ТЕКСТ СТРАНИЦЫ
--

Теперь главное сделано. У меня есть несколько очевидностей, с которыми я не могу расстаться. То, что я знаю, в чем твердо убежден, чего не могу ни отрицать, ни отбросить, — вот что важно. Я могу отвергнуть всю живущую смутной ностальгией часть меня самого, кроме моего желания единства, моей жажды найти решение, моего запроса в ясности и упорядоченности. Я могу все отринуть в окружающем меня мире, который меня ущемляет или приводит в восторг, кроме его хаоса, царящего в нем случая и того Божественного всеуравнивания, что порождается анархией. Я не знаю, есть ли у этого мира превосходящий его смысл. Но я знаю, что мне этот смысл неведом и что сейчас у меня нет возможности его постичь. Что значит для меня это значение, находящееся за пределами того, что мне доступно? Я могу понимать не иначе, как с помощью человеческих понятий. То, к чему я прикасаюсь, что мне сопротивляется, — вот это я понимаю. И еще я знаю, что не могу примирить две мои уверенности — мою жажду абсолюта и единства, с одной стороны, и несводимость мира к рациональному и разумному принципу, с другой. Какую еще истину могу я признать, не вмешивая в дело надежду, которой у меня нет и которая ничего не означает в рамках моей участи?

Будь я деревом среди деревьев, кошкой среди животных, эта жизнь имела бы смысл или, точнее, сама эта проблема не имела бы смысла, ведь я составлял бы частицу мира. Я был бы этим миром, которому я сейчас противостою всем моим сознанием и всей моей потребностью сблизиться с сущим. Как бы смехотворно мал ни был мой разум, именно он противополагает меня вселенной. Я не могу ее отменить одним росчерком пера. Следовательно, я должен беречь то, что считаю истинным. Даже вопреки себе я должен поддерживать то, что нахожу столь очевидным.

--

ИСХОДНЫЕ ДАННЫЕ
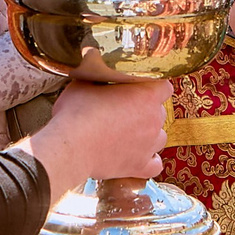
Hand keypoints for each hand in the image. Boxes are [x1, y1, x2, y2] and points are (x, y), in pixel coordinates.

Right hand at [16, 78, 169, 202]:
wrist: (69, 147)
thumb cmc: (76, 112)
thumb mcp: (85, 83)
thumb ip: (100, 76)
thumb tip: (97, 68)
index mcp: (147, 95)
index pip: (165, 87)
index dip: (152, 88)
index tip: (139, 90)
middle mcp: (154, 119)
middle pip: (159, 112)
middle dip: (145, 112)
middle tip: (122, 113)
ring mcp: (150, 145)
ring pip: (159, 138)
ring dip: (147, 136)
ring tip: (125, 135)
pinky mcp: (140, 166)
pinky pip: (155, 164)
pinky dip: (147, 161)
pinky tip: (135, 156)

--

ЗАДАНИЕ
Перепишите дословно фрагмент текста страницы от слов «Будь я деревом» до слов «нахожу столь очевидным.» включительно.

РЕШЕНИЕ
Будь я деревом среди деревьев, кошкой среди животных, эта жизнь имела бы смысл или, точнее, сама эта проблема не имела бы смысла, ведь я составлял бы частицу мира. Я был бы этим миром, которому я сейчас противостою всем моим сознанием и всей моей потребностью сблизиться с сущим. Как бы смехотворно мал ни был мой разум, именно он противополагает меня вселенной. Я не могу ее отменить одним росчерком пера. Следовательно, я должен беречь то, что считаю истинным. Даже вопреки себе я должен поддерживать то, что нахожу столь очевидным.